NEW YORK (
) -- Apparently, Chinese authorities are investigating what's behind late-June interbank funding rate spikes and equity volatility.
Our advice: Look in the mirror.
Here's why. As banks hoarded cash in June for quarter-end reserve requirements, the Shanghai Interbank Offered Rate (SHIBOR) rose. When the central bank didn't inject liquidity, rates skyrocketed, fueling rumors of a credit crunch and bank insolvency. The longer the People's Bank of China stayed silent, the more investors fretted a bursting credit bubble and global contagion.
In our view, worries were and remain overwrought. Chinese authorities likely engineered this "crisis" to rein in off-balance-sheet bank lending. Moreover, with $3.4 trillion in foreign currency reserves and a closed, state-run financial system, China has ample bank-bailout firepower -- and every incentive to intervene, given that financial stability equals social stability. This wasn't a financial crisis -- it was political.
Chinese officials weren't pleased when aggregate financing rose 52% year over year from January through May -- a bigger-than-desired money supply increase. Historically, China has controlled money supply and growth through strict loan quotas, but those levers lost efficacy after China partially deregulated financing last year, targeting increased funding for small and mid-sized businesses.
Those efforts haven't yet borne fruit, as SMEs are still wary of securing private loans (the line between legitimate financing and "illegal fundraising" -- punishable by death -- isn't clear), but banks used the more flexible rules to issue more trust and asset-backed loans, packaging and selling them to investors as wealth management products. WMPs, which yield substantially more than traditional deposits, are important sources of investment income for Chinese citizens and key profit sources for banks.

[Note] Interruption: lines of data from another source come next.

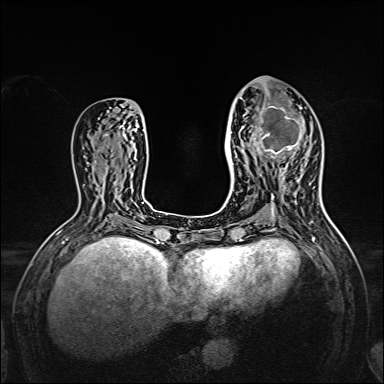
Breast MRI, one axial slice. Dynamic contrast-enhanced series, time point 2 of 7 at this slice position (early post-contrast). 1.5 T. TE 2.3 ms, TR 5.2 ms. 384 × 384 image matrix, field of view 320 × 320 mm. Female patient.
Structures marked on this image (semi-automatic segmentation, software-assisted and operator-edited):
- enhancing-tissue mask used for the functional tumour volume (all voxels passing the contrast-enhancement thresholds inside the analysis volume; usually the tumour): bounding box [x1, y1, x2, y2] px = [238, 97, 306, 167]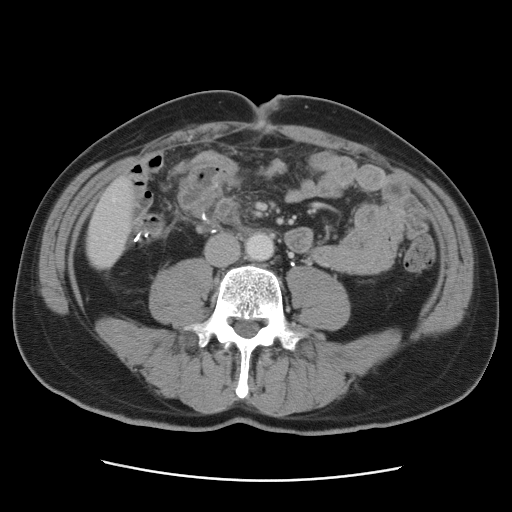
Contrast-enhanced abdominal CT, one axial slice; position 9 of 89 along the scan axis; 120 kVp; intravenous contrast given; soft-tissue window (W 400 / L 40 HU); 512 × 512 image matrix. From the clinical record (not read from this slice): patient: male, age 77 years at operation; diagnosis: colorectal cancer liver metastases, imaged before liver resection; multiple liver metastases: yes; largest metastasis: 0.6 cm.
Structures marked on this image (expert manual segmentation):
- hepatic veins: bounding box (x1, y1, x2, y2) in pixels: (113, 199, 115, 201)
- liver: (87, 180, 134, 267)
- planned liver remnant (the part of the liver to remain after resection): (87, 180, 134, 258)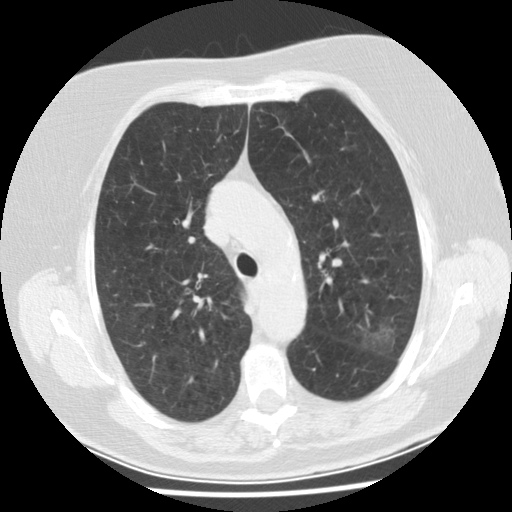
Chest CT (low-dose screening protocol), one axial image; baseline annual screen; lung window (W 1500 / L -600 HU); 2.5 mm slice thickness; slice 112 of 149 in the series. Female, age 74 years at enrolment. Former smoker at enrolment.
Lesion marked by an expert reader, box from (x=337, y=308) to (x=408, y=364) px. The screening reader recorded 2 non-calcified nodules or masses ≥4 mm on this exam (left upper lobe, left lower lobe); which of them this box marks is not recorded. Official screen result: positive, change unspecified: nodule(s) >= 4 mm or enlarging nodule(s), mass(es), or other non-specific abnormalities suspicious for lung cancer.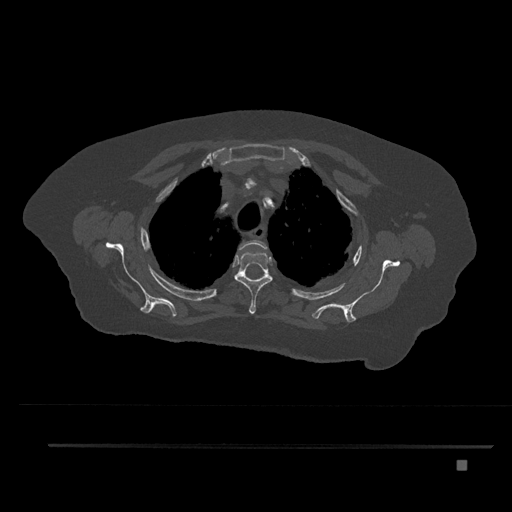
CT including the spine, one axial slice. Position 637 of 797 along the scan axis. Reconstruction kernel Br40s/3. 120 kVp. Bone window (W 1800 / L 400 HU). 0.5 mm slice thickness. 512 × 512 image matrix, field of view 437 × 437 mm. Patient: female, 76 years. Case-level facts recorded for this patient, not image findings: primary cancer: lung; vertebrae with lytic lesions (as recorded): T11, L3.
Structures marked on this image (semi-automatically segmented with operator editing):
- T2 vertebra: box from (x=237, y=240) to (x=267, y=255) px
- T3 vertebra: (x=234, y=253)–(x=273, y=314)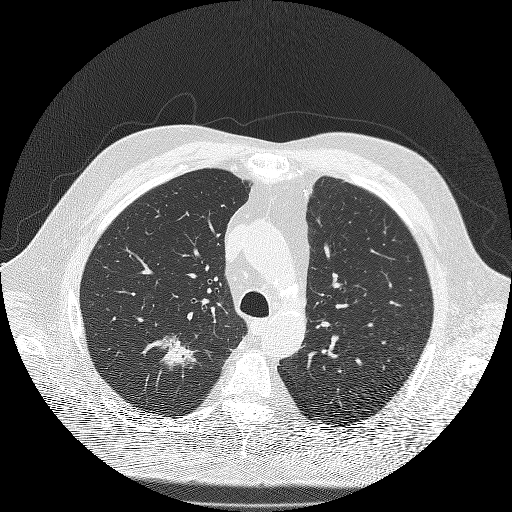
Low-dose screening chest CT, axial slice; second screening round (one year after baseline); lung window (W 1500 / L -600 HU). Male participant, aged 71 years at enrolment.
- Expert reader's lesion annotation, bounding box <136,325,207,389> (left, top, right, bottom; pixels).
- The screening reader recorded 3 non-calcified nodules or masses ≥4 mm on this exam (right upper lobe, right upper lobe, right lower lobe); which of them this box marks is not recorded.
- Official screen result: positive, other.
- Later outcome: lung cancer diagnosed 59 days after this screen — bronchiolo-alveolar adenocarcinoma, NOS, right upper lobe, moderately differentiated (G2), stage IIIA (AJCC 6th edition), 25 mm at pathology.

However, most WMP lending seemingly funded unapproved (and likely unprofitable) infrastructure and real estate projects controlled by China's local and regional governments. In March, regulators tried to clamp down through stricter WMP regulations, including capping illiquid investments to 35% of each WMP or 4% of total bank assets. Banks had until year-end to comply but were slow to adapt. Total financing rose another trillion yuan ($163 billion) in June's first 10 days. So officials got tougher, seemingly letting SHIBOR rise to add market pressure to force banks to clean up balance sheets.